木は紙になるが、紙が木になるとは思わなかった
毎日新聞「余禄」
 木は紙になるが、紙が木になるとは思わなかった。その紙も、古紙の中では強度が低く再生紙としての用途が限られている漫画雑誌。ドラえもんだったら秘密道具で「ちょちょいのちょい」というところだろうが。
 大阪・ミナミにある若者の街「アメリカ村」で、道端や公園に大量に捨てられる雑誌や包装紙を角材と床板に変える計画が、商店主たちによって進められている。試作品は既にでき上がり、伸縮性などをじっくり確かめてからログハウスを建てるそうだ。

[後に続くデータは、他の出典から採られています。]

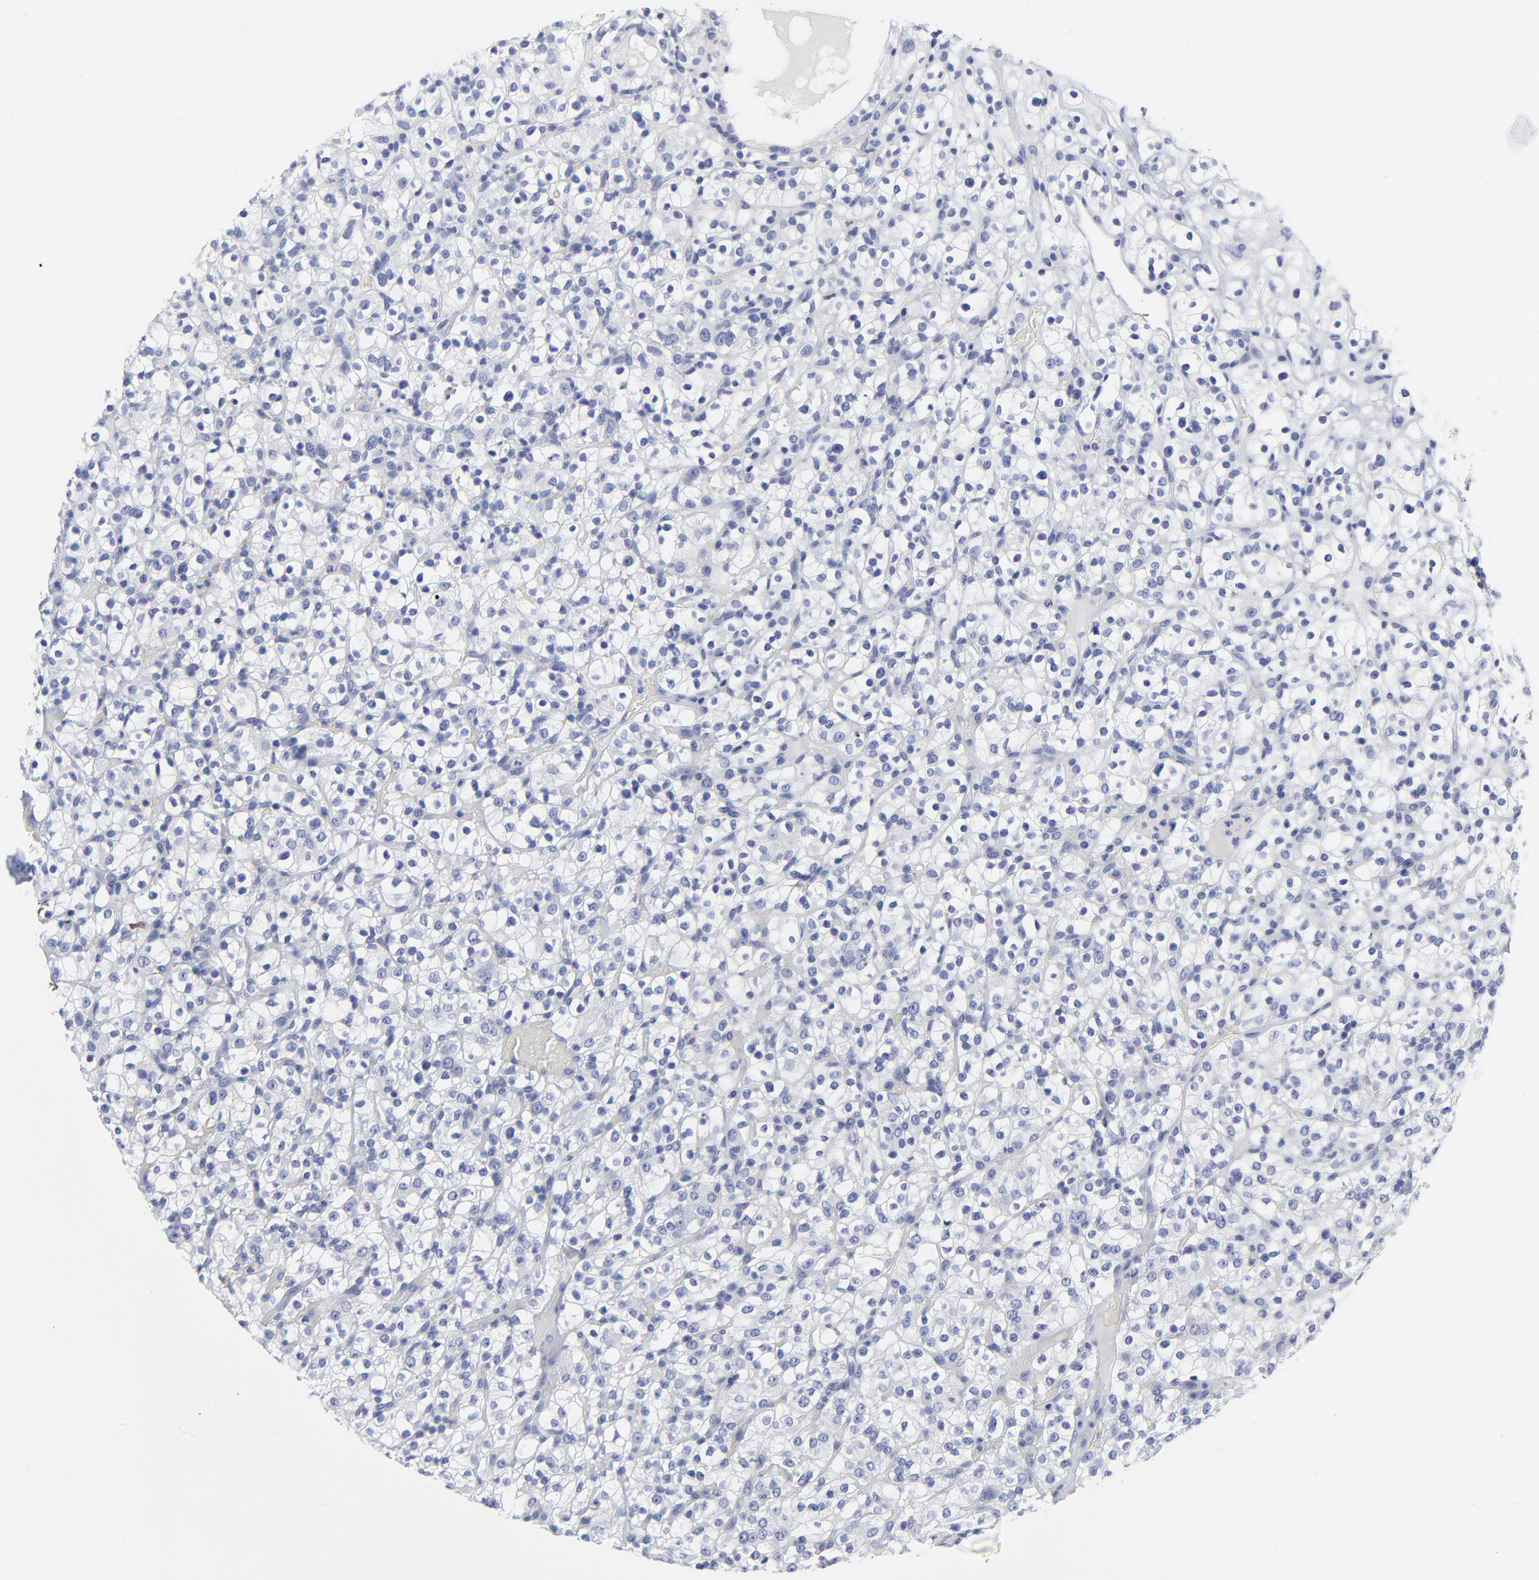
{"staining": {"intensity": "negative", "quantity": "none", "location": "none"}, "tissue": "renal cancer", "cell_type": "Tumor cells", "image_type": "cancer", "snomed": [{"axis": "morphology", "description": "Normal tissue, NOS"}, {"axis": "morphology", "description": "Adenocarcinoma, NOS"}, {"axis": "topography", "description": "Kidney"}], "caption": "This is a photomicrograph of IHC staining of renal cancer, which shows no expression in tumor cells.", "gene": "DCN", "patient": {"sex": "female", "age": 72}}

 街の清掃日に歩道を掃除していたブティックの若い女性店員が「紙は木からできてるのに、なんで木に戻されへんの」とこぼしたのがきっかけ。これを聞いて「おもろい」と考えた商店会の会長、森本啓一さんもなかなかの柔らか頭である。本業は建築の設計士さんだ。
 工程の中で廃水が出たり、製品を燃やして有毒ガスが出るようでは意味がない。兵庫県の化工機メーカーの力を借りて、雑誌を綿状にほぐし体にやさしい接着剤を噴霧してプレスすると、うまくいった。漫画雑誌が一番ほぐしやすく、断熱、防音効果も上々。漫画20冊で、長さ1メートルの角材ができた。
 「OA化・デジタル化でペーパーレス」のはずのオフィスが、コピー機とプリンターで紙だらけになっている。パソコンを買えば家でも印刷をしたくなる。昨年、国内で約3000万トンの紙・板紙が生産されているが、まだまだ増えていきそうだ。古紙の再生率を上げないと、それだけ紙は無駄になる。
 1人当たりの紙の消費量が1番の国はアメリカである。日本は6位。もしかすると国の電脳度と紙の消費量には相関関係があるのかもしれない。「アメリカ村」の試みは時代の前を走っている。森本さんたちの夢は、街に「エコ・ミュージアム」を造ることという。ますます応援したくなる。